Figure 4.

End joining of a substrate containing an 8-oxoguanine base. (A) Schematic of the substrate and mechanism of formation of the accurate end-joining product (X = guanine or 8-oxoguanine). Bolded T indicates the filled-in base. (B) The substrates were incubated in polλ-depleted or mock-depleted nuclear extracts supplemented with polλ or polμ as indicated, cut with BstXI and AvaI, and analyzed on denaturing gels. The 43-base product corresponds to gap filling and accurate head-to-tail joining of the plasmid, as shown in (A). The 24-base product (formed only with the unmodified substrate) corresponds to accurate head-to-head joining of two plasmid molecules. The band migrating as a ∼14-mer is an apparent spontaneous degradation product of 8-oxoguanine (see text). (C) Same as (B), except that extracts were not immunodepleted, and some samples were treated with NH₄OH to cleave 8-oxoguanine residues.
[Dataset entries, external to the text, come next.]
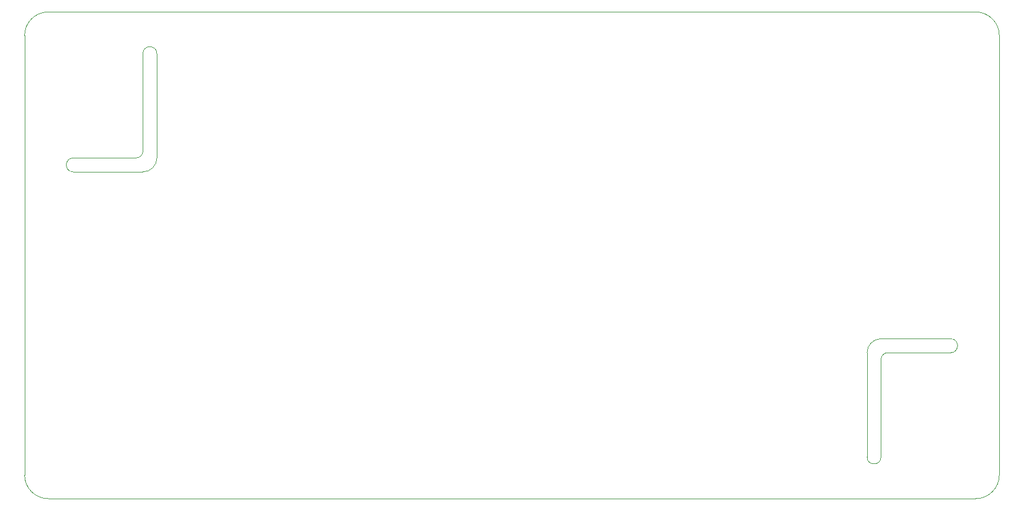
<source format=gbr>
%TF.GenerationSoftware,KiCad,Pcbnew,7.0.11-rc3*%
%TF.CreationDate,2025-03-16T23:24:32+08:00*%
%TF.ProjectId,BQ79616_BMS_14Ch,42513739-3631-4365-9f42-4d535f313443,V1.2*%
%TF.SameCoordinates,Original*%
%TF.FileFunction,Profile,NP*%
%FSLAX46Y46*%
G04 Gerber Fmt 4.6, Leading zero omitted, Abs format (unit mm)*
G04 Created by KiCad (PCBNEW 7.0.11-rc3) date 2025-03-16 23:24:32*
%MOMM*%
%LPD*%
G01*
G04 APERTURE LIST*
%TA.AperFunction,Profile*%
%ADD10C,0.050000*%
%TD*%
G04 APERTURE END LIST*
D10*
X80004163Y-126595837D02*
G75*
G03*
X83404163Y-129995837I3400037J37D01*
G01*
X96000000Y-81000000D02*
G75*
G03*
X97000000Y-80000000I0J1000000D01*
G01*
X219995837Y-63404163D02*
G75*
G03*
X216595837Y-60004163I-3400037J-37D01*
G01*
X83400000Y-60000000D02*
G75*
G03*
X80000000Y-63400000I0J-3400000D01*
G01*
X216595837Y-129995837D02*
G75*
G03*
X219995837Y-126595837I-37J3400037D01*
G01*
X204000000Y-109000000D02*
G75*
G03*
X203000000Y-110000000I0J-1000000D01*
G01*
X219995837Y-63404163D02*
X219995837Y-126595837D01*
X216595837Y-129995837D02*
X83404163Y-129995837D01*
X87000000Y-81000000D02*
X96000000Y-81000000D01*
X87000000Y-81000000D02*
G75*
G03*
X87000000Y-83000000I0J-1000000D01*
G01*
X213000000Y-109000000D02*
G75*
G03*
X213000000Y-107000000I0J1000000D01*
G01*
X80004163Y-126595837D02*
X80000000Y-63400000D01*
X201000000Y-109000000D02*
X201000000Y-124000000D01*
X99000000Y-66000000D02*
G75*
G03*
X97000000Y-66000000I-1000000J0D01*
G01*
X203000000Y-110000000D02*
X203000000Y-124000000D01*
X201000000Y-124000000D02*
G75*
G03*
X203000000Y-124000000I1000000J0D01*
G01*
X99000000Y-81000000D02*
X99000000Y-66000000D01*
X97000000Y-83000000D02*
G75*
G03*
X99000000Y-81000000I0J2000000D01*
G01*
X97000000Y-80000000D02*
X97000000Y-66000000D01*
X203000000Y-107000000D02*
G75*
G03*
X201000000Y-109000000I0J-2000000D01*
G01*
X213000000Y-109000000D02*
X204000000Y-109000000D01*
X83400000Y-60000000D02*
X216595837Y-60004163D01*
X87000000Y-83000000D02*
X97000000Y-83000000D01*
X213000000Y-107000000D02*
X203000000Y-107000000D01*
M02*

</source>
The lane marked ‘M’ contains a labeled 43-base marker of the expected sequence. (D) Same as (C), except that the end-joining buffer contained ddTTP instead of dTTP, in order to trap the filled-in but unligated intermediate (16-mer band), and some extracts were immunodepleted as indicated. (E) Quantitative gap-filling data from (D) and a replicate experiment. The abundance of the 16-mer band was calculated for each sample and normalized to the value obtained for the unmodified substrate in the polλ-supplemented extract. The value shown for the 8-oxoguanine substrate (asterisk) includes an apparent degradation product of the initial substrate that comigrates with the 16-mer.